У собора уже собирался народ — к обедне. Когда Левонтий выходил, на площади гулко ударило било. Прислушиваясь к нему, камнесечец остановился. Почему-то подумал: «Нельзя оставаться у меня Никитке, опасно. Ежели протопоповы послухи донесли, не донесли ли и князевы?»
И еще такое подумалось: «А что, как упреждал меня Микулица?..»
Исправно трудился Фефел на монастырском подворье.

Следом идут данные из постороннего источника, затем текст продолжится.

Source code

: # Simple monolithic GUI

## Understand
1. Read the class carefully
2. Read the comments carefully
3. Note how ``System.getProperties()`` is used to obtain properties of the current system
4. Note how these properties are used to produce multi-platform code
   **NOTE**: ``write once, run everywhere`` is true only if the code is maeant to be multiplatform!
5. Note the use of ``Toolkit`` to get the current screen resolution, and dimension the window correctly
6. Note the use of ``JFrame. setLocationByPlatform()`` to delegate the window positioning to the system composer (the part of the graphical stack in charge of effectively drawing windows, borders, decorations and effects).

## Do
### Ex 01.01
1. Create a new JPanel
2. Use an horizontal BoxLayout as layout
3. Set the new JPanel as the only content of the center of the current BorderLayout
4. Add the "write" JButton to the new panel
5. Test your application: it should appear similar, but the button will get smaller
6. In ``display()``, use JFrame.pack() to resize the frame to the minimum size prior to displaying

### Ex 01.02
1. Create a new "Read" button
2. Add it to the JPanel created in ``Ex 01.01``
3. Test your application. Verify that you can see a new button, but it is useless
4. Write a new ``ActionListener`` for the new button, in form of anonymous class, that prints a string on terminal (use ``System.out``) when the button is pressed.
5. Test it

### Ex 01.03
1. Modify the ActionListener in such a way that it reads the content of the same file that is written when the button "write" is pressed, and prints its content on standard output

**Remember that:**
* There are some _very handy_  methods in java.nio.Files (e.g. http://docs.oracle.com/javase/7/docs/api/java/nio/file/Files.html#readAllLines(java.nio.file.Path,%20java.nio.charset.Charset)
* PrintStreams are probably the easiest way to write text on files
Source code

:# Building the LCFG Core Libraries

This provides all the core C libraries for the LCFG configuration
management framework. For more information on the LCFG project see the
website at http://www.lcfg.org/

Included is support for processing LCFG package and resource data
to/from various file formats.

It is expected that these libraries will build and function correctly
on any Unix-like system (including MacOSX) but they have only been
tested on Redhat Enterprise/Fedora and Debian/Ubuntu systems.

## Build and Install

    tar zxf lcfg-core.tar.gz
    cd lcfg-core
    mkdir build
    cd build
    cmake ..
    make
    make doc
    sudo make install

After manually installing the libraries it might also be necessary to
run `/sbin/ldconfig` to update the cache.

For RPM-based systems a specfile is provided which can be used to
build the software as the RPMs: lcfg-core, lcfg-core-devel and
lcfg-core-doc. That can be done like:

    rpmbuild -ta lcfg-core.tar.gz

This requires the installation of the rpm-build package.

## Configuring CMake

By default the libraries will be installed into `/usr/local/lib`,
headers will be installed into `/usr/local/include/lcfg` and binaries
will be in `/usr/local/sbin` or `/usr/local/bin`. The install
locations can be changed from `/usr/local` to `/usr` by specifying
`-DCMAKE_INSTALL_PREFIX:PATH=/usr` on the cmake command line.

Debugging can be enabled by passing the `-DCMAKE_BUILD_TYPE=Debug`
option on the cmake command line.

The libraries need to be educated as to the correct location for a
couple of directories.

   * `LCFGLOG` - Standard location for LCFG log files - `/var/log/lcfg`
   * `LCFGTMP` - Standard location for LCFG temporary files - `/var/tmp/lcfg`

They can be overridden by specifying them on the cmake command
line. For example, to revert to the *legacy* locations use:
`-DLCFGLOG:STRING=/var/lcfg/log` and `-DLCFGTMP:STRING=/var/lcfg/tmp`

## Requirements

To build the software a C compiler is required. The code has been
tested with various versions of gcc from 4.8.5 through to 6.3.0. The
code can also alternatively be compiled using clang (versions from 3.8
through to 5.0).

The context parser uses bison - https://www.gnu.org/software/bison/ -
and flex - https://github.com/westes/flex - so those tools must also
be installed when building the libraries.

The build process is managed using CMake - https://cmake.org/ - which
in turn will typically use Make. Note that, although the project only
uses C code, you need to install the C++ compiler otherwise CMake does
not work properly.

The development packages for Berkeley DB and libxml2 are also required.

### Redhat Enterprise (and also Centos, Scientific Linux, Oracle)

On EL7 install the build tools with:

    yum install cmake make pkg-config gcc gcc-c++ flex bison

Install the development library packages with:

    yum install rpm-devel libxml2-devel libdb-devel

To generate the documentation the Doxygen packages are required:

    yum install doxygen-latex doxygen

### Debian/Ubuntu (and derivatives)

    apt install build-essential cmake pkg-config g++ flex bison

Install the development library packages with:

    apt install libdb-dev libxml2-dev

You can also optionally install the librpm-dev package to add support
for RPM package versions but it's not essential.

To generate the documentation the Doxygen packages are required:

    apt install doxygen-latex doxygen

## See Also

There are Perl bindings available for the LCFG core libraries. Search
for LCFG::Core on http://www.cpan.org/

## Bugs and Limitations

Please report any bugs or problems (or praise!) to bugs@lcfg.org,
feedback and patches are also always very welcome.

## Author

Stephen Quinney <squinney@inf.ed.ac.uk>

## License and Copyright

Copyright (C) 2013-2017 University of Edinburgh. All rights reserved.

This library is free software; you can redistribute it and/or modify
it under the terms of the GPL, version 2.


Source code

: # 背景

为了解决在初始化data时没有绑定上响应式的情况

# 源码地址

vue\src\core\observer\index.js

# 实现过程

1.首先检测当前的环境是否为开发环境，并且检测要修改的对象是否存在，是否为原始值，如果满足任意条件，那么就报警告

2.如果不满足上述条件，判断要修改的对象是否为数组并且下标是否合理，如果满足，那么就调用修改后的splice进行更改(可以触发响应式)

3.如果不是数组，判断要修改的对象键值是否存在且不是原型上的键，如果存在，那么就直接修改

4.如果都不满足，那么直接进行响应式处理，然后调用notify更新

Правда, силенок у него было маловато, но с легкой работой он справлялся, вот и решил игумен оставить калику при монастыре.
Свободными вечерами Фефел почти каждый день поднимался в келью Чурилы, скидывал ступни и часами сидел, покачиваясь, против чернеца, глядел, как тот заполняет ровным уставом пергаментные страницы.
Иногда, загрустив, Чурила надолго исчезал, возвращался только под утро, хмельной и насмешливый. Фефел покорно сносил его грубые шутки, раздевал и укладывал монаха спать.
Привязался калика к Чуриле, как собака к своему новому хозяину. Все, что ни попросит монах, тут же бежит исполнять.
Сперва Фефел убирал в кельях. Потом, когда к нему попривыкли сторожа, стал хаживать за ворота вместе с Чурилой — игуменовой печати ему не требовалось, — а если Чурила был пьян или занят работой или просто лень ему было, хаживал в Суздаль один, приносил из города в высоком ведерке мед да густую брагу.
Свел его однажды Чурила с веселой бабой — Вольгой. Бражничали они у Вольги, ели белые хлебы, кислую капусту да пироги с рыбой. Была Вольга дородна, ростом повыше Чурилы, грудаста, сбита так, что и не ущипнешь, лицом кругла, румяна, черноброва, с бесинкой в серых глазах. Одно слово — огонь-баба. Слух был, помер у Вольги муж на другой день после свадьбы, и все хозяйство подняла она своими руками. Ими она и избу рубила, и пироги стряпала, и корову доила. А раз, когда мужики из пригорода задумали сделать с ней недоброе, так погуляла теми же руками по их загривкам, что они долго еще потом вспоминали Вольгу, почесывая ушибленные места.
С Чурилой была Вольга ласкова и податлива. Фефел ей не приглянулся.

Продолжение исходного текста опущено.